Now, their sixth album Mechanical Bull has arrived (boasting their sixth five-syllable title, trivia fans), recorded once again with longtime producer Angelo Petraglia. There had been suggestions that this would mark a return to the rough-and-tumble of their first two releases, restoring some grit and scuzz to their newly-soaring sound. And it’s true that, early doors, they appear reinvigorated. Album opener ‘Super Soaker’ is not their most immediate single, but it boasts both the infectious roar of the Youth And Young Manhood (2003) era and the sleigh bell stomp of Aha Shake Heartbreak (2004). It’s a powerful start. ‘Rock City’, for its part, is a gnarled country rocker with Caleb unleashing an honest if somewhat ugly lyric with a Tom Petty ‘Mary Jane’s Last Dance’ cadence. ‘Don’t Matter’ is another welcome surprise, leaning in a Queens Of The Stone Age direction and somehow coming off like a give-a-shit shotgun blast of ‘80s hardcore.

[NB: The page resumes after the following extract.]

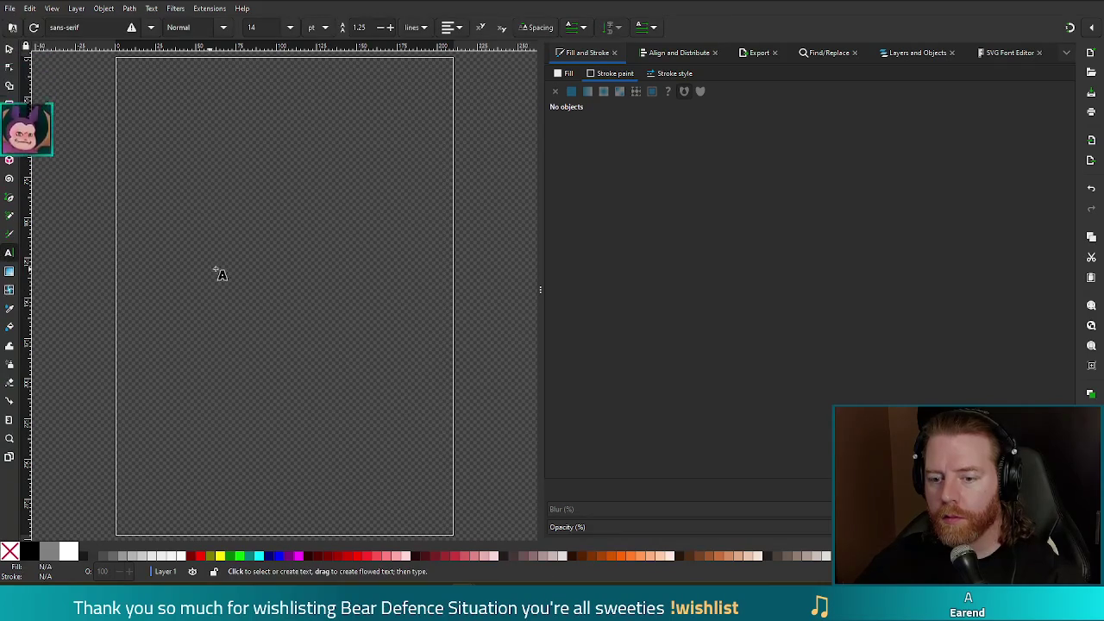
pyautogui.click(252, 257)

So far, so good: indeed ‘Beautiful War’, which follows, is a big-hearted ballad that audiences will lap up – think Bette Midler’s ‘The Rose’ over some Edge-like twinkles – saved because of its sincerity; and the charging, distorted ‘Temple’ deploys a cooing chorus very effectively.
Curiously, the fall-off from here is dramatic, as the band seem to slip back into the bad habits that have troubled them since their 2007 high-water mark Because Of The Times. ‘Tonight’ is landfill US indie rock, made less palatable by the repetitive bark of “tonight some lover is gonna pay for his sins”; ‘Wait For Me’ is a relatively lacklustre “anthem”; whilst ‘Comeback Story’ and ‘Coming Back Again’ both feature uninspired, echoey guitars that might have been phoned-in from Laurel Canyon.
It ends with ‘On The Chin’, a 3am bar-room song given stadium rock banding. Vocally, Caleb is over-emoting where once he mumbled and hiccuped like a mountain boy. You wonder if he’ll ever turn in a thrilling ‘Fans’-style performance again. Conversely, he is engaging and direct lyrically for the first time, as ruminations on his recent struggles abound. The message is one of redemption, and of realising the importance of your roots. ‘Family Tree’ might go overboard on this theme, as the four seem to sing along happily about how much they get along: it feels a bit like a family gathering where newcomers just won’t get the in-jokes. Indeed, there are moments when it feels like Mechanical Bull’s primary purpose was to bring them closer rather than recapture past glories.
Aha Shake Heartbreak and Because Of The Times, two great works of rock’n’roll abandon, feel like a long time ago. The joy of youth has been replaced by mature contentment. How often does that bode well for a rock record? If they are intent on returning to the Southern mud, they still have a way to go.
The fact is, the background to Mechanical Bull’s creation is far more interesting than the finished product.